Be careful though: my first reflex was to do it just as a GL initialization, but all I got was a plain white canvas (whatever happens next). Here’s what to do… just after GL initialization:

	gl.colorMask(true, true, true, true);
	gl.clearColor(0.0, 0.0, 0.0, 1.0);
	gl.clear(gl.COLOR_BUFFER_BIT);
	gl.colorMask(true, true, true, false);

Just do this one time and all the rest will be ok without modifications (the first line is just to make things clear as after GL init, this is the default anyway).

Of course, if you play with glColorMask(), don’t forget to restore normal behavior with the last line because if you say true as alpha argument, the behavior will appear again. You could also only just put the last line just after your clear call in your main loop.

This is not a “fire & forget” workout though. This completely disables alpha writing and there may be some circumstances where you NEED alpha values to be written in your operations, so you have to keep that in mind.

Ok, my last trick was doing well with Firefox, but sucked with Chrome.

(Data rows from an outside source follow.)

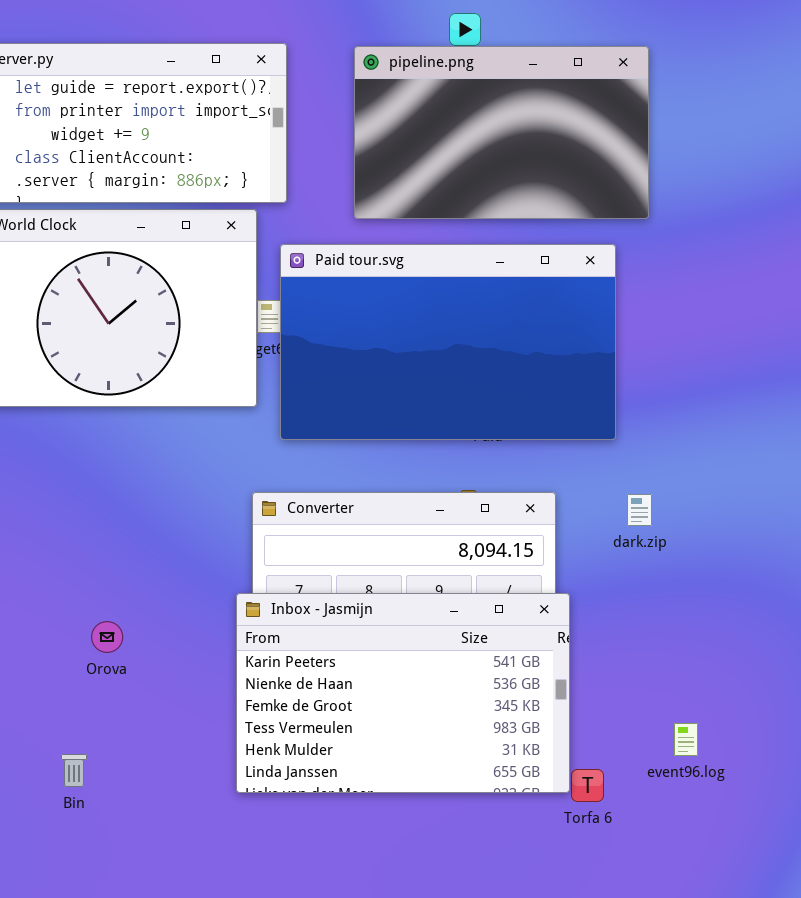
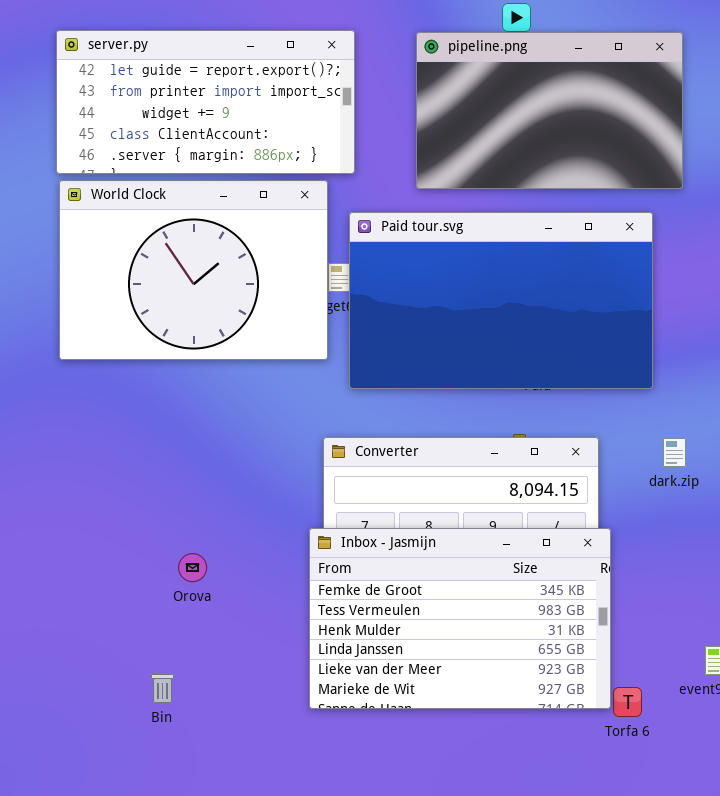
Inbox - Jasmijn: [236,593,570,793] -> [309,528,611,709], scrolled down 2 rows

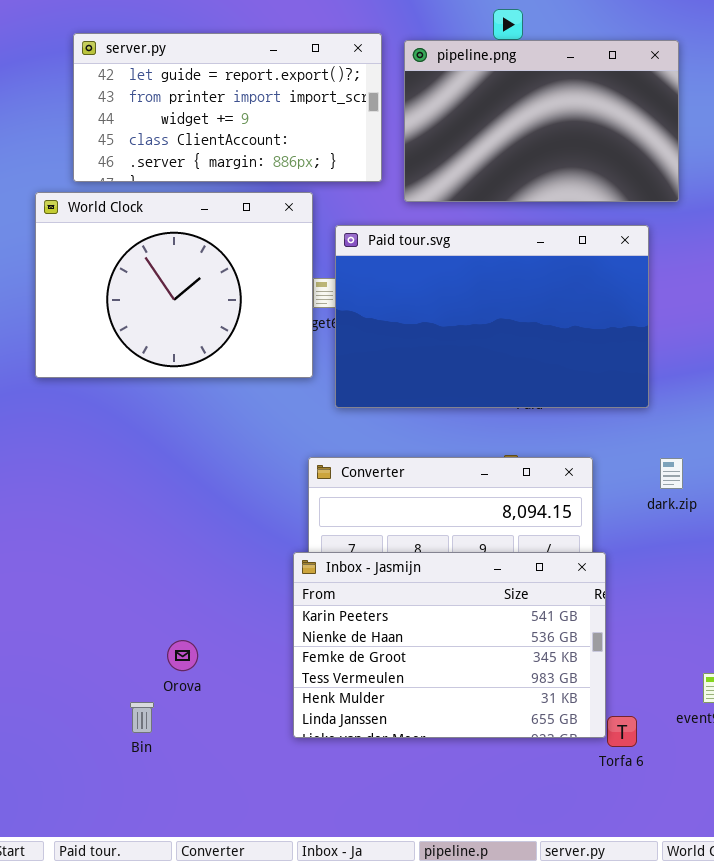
server.py: [56,30,355,174] -> [73,33,382,182], moved
Inbox - Jasmijn: [309,528,611,709] -> [293,552,606,738], scrolled up 2 rows
Orova: [178,553,207,582] -> [167,640,198,671], moved

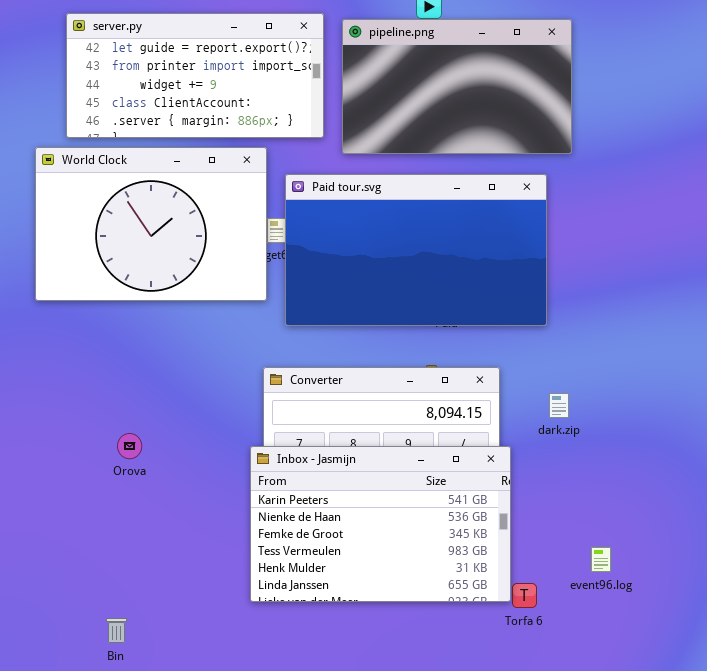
dark.zip: [660,458,683,489] -> [549,393,569,418], moved
Orova: [167,640,198,671] -> [117,433,142,459], moved
Bin: [130,702,154,733] -> [106,618,127,643], moved

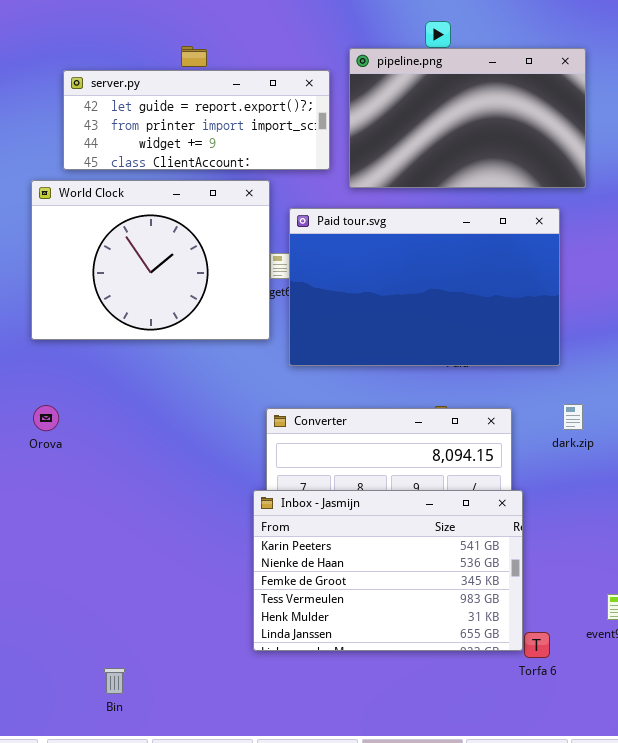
server.py: [66,13,324,138] -> [63,70,330,170], resized
dark.zip: [549,393,569,418] -> [563,404,583,430], moved
Orova: [117,433,142,459] -> [33,405,59,431], moved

It’s a shame, I though I could sort it out just with initializations, but no. Just forget it.

So, the only real thing to consider is that the WebGL’s default FBO is drawn with blending enabled by browsers (this is usually not the case on desktop OpenGL where the default FBO alpha values are generally unused for that purpose since it is simply swapped, and even if windowed).

To avoid the leakage with the <body> background behind the canvas, we must then only disable alpha writes when blending stuffs in it. This is not that heavy since anyway, blending stuff should be batched for performances reasons and be done after all other drawing operations.

So just before blending batch:

gl.colorMask(true, true, true, false);

And restore normal operations once finished:

gl.colorMask(true, true, true, true);

This is not only cleaner to restore, but makes the behaviour correct on Chrome (I had bad results otherwise, sounds like Chrome applies different blending parameters than FF).

I updated my test, with a check button to see the difference with and without the counter-measure. It works the same in FF4, FF5 and Chrome.